Several weekly newspapers changed hands in the first quarter as well. The largest transaction was 21st Century Newspapers’ acquisition of the Heritage group, which consists of 23 publications in southeastern Michigan.
A company owned principally by newspaper veterans Gary Gerlach and Michael Gartner acquired two weekly newspapers in Jackson County, West Virginia, north of Charleston, from CNHI. The newspapers will be an eastern outpost for New West Newspapers, which also publishes the daily Nebraska City (NE) News-Press; the Syracuse (NE) Journal Democrat; the Penny Press shopper network in Nebraska, Iowa, Kansas, and Missouri; and a group of publications in suburban Denver.
Lee Enterprises sold five of its specialty shopper publications in four separate transactions. The company had identified these publications as non-strategic to its core publishing group.

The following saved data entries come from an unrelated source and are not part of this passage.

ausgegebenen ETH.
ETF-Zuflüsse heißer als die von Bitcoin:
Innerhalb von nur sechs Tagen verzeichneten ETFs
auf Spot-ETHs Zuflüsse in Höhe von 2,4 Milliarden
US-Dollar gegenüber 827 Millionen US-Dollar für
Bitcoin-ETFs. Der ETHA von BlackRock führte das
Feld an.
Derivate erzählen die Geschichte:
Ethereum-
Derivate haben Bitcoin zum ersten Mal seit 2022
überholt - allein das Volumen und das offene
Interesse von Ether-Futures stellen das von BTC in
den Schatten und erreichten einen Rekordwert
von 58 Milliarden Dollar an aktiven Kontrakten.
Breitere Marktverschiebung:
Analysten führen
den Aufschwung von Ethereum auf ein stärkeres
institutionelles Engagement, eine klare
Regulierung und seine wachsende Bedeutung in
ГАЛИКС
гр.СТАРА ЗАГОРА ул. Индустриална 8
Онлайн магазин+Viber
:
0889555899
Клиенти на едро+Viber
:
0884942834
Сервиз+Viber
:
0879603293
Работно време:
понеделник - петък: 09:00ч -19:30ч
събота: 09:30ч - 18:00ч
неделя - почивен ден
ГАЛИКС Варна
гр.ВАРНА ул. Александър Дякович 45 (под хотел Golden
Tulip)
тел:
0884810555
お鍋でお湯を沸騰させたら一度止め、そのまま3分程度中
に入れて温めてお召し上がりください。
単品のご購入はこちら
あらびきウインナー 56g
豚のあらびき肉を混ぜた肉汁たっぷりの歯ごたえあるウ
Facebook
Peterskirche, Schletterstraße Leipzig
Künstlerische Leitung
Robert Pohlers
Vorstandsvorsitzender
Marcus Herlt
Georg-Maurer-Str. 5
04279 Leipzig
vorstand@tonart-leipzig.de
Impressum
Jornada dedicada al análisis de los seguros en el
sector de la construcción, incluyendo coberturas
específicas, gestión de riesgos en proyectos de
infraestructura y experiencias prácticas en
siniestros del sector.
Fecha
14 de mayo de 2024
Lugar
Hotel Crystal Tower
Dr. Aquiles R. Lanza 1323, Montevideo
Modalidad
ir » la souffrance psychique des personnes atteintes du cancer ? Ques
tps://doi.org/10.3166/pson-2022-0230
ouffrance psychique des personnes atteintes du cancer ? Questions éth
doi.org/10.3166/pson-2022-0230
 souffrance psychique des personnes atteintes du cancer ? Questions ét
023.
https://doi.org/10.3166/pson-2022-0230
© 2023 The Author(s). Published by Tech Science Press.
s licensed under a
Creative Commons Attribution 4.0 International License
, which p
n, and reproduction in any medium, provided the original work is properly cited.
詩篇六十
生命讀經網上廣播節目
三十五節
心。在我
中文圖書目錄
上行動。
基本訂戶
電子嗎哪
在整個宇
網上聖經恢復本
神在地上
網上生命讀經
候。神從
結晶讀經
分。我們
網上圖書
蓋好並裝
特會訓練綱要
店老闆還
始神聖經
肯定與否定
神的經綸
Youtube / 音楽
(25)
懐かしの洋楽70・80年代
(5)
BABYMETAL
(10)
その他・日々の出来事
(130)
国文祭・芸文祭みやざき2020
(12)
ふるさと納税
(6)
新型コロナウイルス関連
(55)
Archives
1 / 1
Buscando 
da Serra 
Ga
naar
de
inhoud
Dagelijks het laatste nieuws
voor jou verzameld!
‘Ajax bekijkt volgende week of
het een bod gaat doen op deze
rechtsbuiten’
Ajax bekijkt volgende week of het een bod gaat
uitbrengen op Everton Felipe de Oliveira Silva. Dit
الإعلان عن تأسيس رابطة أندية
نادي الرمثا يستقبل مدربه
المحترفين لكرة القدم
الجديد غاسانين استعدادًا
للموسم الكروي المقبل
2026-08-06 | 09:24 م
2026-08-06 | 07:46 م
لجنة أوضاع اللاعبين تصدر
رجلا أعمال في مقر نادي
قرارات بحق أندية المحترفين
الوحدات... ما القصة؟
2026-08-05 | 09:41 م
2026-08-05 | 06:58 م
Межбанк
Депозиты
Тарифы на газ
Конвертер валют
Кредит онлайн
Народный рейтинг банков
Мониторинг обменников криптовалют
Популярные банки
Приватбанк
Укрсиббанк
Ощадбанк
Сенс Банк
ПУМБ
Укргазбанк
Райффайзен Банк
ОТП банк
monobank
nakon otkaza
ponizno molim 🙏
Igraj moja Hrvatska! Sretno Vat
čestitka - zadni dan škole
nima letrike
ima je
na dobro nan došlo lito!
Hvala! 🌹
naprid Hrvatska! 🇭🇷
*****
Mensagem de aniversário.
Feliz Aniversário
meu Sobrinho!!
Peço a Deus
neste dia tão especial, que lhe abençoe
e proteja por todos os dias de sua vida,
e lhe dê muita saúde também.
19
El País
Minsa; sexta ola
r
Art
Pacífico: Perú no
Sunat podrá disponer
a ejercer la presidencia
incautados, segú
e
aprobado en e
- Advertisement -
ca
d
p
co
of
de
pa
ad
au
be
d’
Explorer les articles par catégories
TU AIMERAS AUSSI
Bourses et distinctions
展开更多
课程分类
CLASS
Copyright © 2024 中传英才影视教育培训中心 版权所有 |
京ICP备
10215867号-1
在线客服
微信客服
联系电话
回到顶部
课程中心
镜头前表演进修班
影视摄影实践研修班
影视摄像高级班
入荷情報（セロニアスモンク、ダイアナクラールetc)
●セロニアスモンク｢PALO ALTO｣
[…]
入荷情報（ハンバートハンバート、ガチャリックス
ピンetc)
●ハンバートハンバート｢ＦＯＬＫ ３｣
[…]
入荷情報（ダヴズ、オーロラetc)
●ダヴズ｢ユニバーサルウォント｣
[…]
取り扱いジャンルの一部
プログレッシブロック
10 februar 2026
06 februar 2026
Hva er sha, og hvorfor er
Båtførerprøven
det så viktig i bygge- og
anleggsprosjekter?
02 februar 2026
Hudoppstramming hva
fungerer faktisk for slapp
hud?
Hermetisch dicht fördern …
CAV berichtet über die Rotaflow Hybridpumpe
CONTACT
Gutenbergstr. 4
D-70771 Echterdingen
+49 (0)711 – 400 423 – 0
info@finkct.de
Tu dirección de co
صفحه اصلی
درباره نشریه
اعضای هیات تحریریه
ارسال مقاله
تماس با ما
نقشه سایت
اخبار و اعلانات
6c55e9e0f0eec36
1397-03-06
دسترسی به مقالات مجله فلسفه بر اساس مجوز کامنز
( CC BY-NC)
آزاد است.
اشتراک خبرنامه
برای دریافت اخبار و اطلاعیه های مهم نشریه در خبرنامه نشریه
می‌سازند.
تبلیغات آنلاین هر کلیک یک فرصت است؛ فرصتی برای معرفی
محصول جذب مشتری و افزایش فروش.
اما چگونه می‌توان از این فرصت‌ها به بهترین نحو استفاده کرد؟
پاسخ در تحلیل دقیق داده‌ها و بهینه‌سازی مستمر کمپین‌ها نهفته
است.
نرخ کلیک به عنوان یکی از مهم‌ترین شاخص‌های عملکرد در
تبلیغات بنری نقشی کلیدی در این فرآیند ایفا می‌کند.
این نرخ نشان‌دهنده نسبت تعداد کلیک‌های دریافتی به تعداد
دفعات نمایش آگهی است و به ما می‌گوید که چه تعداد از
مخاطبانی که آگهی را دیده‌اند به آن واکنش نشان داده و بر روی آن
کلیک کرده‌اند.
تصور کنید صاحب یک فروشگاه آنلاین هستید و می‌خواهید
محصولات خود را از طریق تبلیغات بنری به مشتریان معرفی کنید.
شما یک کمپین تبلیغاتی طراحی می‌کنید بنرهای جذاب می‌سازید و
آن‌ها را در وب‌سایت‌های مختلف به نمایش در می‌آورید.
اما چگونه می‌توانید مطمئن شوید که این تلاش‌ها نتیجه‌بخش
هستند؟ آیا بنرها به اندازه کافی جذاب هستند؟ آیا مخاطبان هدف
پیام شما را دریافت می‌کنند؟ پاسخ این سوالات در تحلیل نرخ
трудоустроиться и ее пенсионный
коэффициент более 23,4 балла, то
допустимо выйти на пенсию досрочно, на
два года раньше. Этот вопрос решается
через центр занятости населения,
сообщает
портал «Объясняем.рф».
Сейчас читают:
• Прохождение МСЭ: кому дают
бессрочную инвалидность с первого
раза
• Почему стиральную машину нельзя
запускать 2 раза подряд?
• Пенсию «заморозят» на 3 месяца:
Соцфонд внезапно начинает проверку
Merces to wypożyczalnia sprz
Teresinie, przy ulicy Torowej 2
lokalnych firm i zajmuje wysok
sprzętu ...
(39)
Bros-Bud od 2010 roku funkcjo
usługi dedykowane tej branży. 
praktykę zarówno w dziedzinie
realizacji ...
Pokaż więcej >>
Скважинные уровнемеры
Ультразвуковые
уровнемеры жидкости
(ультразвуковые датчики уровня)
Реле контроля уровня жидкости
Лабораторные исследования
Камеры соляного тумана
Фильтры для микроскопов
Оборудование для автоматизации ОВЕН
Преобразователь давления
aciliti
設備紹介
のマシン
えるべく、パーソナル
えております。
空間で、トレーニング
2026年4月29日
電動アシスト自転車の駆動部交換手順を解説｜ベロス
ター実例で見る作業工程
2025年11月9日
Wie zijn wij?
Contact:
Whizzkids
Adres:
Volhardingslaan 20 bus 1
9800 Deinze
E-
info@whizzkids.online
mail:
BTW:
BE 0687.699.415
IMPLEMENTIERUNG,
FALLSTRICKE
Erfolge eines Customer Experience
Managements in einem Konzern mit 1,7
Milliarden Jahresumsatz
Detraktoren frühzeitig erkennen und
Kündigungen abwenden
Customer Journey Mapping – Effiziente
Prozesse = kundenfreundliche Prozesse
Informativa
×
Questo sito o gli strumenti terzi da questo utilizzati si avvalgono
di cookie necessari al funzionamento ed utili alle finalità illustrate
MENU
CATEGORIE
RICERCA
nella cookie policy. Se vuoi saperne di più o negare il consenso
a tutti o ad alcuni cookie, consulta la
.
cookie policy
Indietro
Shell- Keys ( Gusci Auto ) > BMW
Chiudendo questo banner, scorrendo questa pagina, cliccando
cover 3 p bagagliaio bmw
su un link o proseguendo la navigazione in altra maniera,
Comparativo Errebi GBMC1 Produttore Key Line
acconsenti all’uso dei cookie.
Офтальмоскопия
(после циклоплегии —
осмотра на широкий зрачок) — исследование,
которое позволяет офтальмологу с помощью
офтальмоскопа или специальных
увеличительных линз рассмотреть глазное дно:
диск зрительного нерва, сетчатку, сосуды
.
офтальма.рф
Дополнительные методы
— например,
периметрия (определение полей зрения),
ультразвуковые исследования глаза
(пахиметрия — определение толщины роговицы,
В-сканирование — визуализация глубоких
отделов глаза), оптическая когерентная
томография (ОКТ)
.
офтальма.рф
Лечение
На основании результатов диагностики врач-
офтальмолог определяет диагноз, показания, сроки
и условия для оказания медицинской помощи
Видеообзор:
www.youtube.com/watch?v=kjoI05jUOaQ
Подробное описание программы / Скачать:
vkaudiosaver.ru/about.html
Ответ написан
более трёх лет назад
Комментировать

Journal Register Co. added to its suburban Philadelphia cluster with the acquisition of the News Gleaner Publications’ group of 15 free, non-daily publications and commercial printing operation. The acquisition includes eight weekly newspapers serving communities in northeast Philadelphia. Separately, JRC also acquired the weekly Main Street News, serving several communities in southern Connecticut.
New Hampshire-based Geo. J. Foster Company, Inc., publisher of Foster’s Daily Democrat in Dover and the Citizen in Laconia, bought the Rochester and Dover Times from another New England publisher. The seller, Salmon Press, owned by David Cutler and John Coots, will continue to publish 10 other weeklies in central and northern New Hampshire. Cutler and Coots also are the principal owners of the daily Southbridge (MA) Evening News.
MediaNews acquired the publishing rights to the 1590 Broadcaster, a weekly in Nashua, New Hampshire that had stopped publishing in January. The Broadcaster had circulation of nearly 65,000, serving Nashua, Hudson, Merrimack, Amherst, Bedford, Hollis, Brookline, Litchfield, and Milford.